To many Nigerian motorists, the development remains welcome as it shows the play-out and advantage of competition in the market, with the promise of lower prices and more transparency. Interestingly, the downward movement of pump prices may have commenced even if not dramatically.
Put in context the ongoing price war between imported and locally refined fuel is the latest face of the deregulation of the price of petrol, which has manifested in the variations in the prices of the commodity with great expectations that the pump price of fuel will sooner than later, come down below the N1000/litre mark, given the price war. This expectation is shared by Nigerians motorists across the country.
The root of this war was sown with the deregulation of the fuel market with the advent of the Petroleum Industry Act (PIA) in 2021 and the scrapping of the Petroleum Products Pricing Regulatory Authority (PPPRA). Following the development, the pump prices of petrol had initially started jumping up as different importers brought in equally different grades and quantities from different parts of the world. However, the final seal on deregulation came in October 2024, with the implementation of the crude oil and refined product sale in Naira, which made the local currency the formal medium of transactions for the purchase of crude oil as well as sale of refined product directly from refineries.

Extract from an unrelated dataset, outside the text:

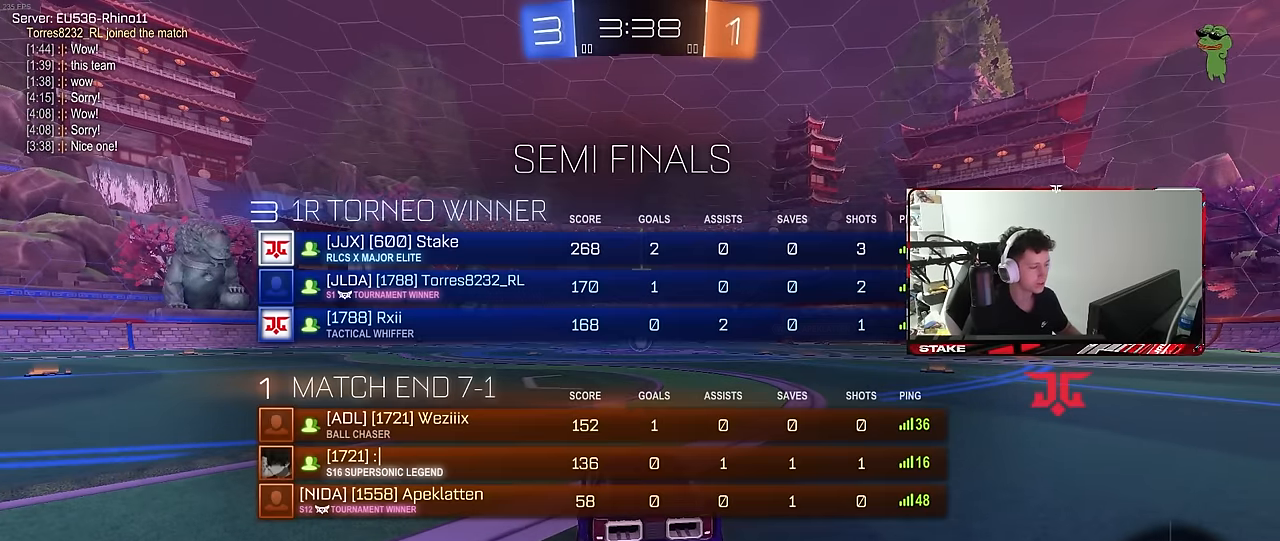
{"keys": ["w"], "mouse": ["left"], "mouse_move": "up-left", "events": [[66, "tab", "up"]]}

Meanwhile, in the circumstance of open market competition, questions are trending over the fortunes of the four government owned refineries in Port Harcourt, Warri and Kaduna, with concern that the ongoing price war may consume them. The question is whether they will survive the onslaught of the vagaries of competition where cost of production and eventual pump price will define market share.
The concern is that these government owned refineries may not survive for long due to factors comprising their advanced ages, outdated technology, bureaucratic bottlenecks and political interference by the powers that be. The combined impact of these factors will definitely place their future in the balance.
Given that the price war has come to stay, the government needs to decide on time what to do with the refineries, for as long as they remain under the NNPCL they remain waste pipes or at best low quality assets that will be maintained at the expense of public funds that should have been deployed more gainfully elsewhere.
For long talks have been trending over handing them over to private sector managers to operate. Yet even with private sector managers, these plants will still face competition and failures.
In the circumstances, the way forward is for government to demonstrate proactive disposition in deciding the future of these plants. Given the challenging state of the Nigerian economy this is hardly a time for frivolous and questionable expenses that can be avoided.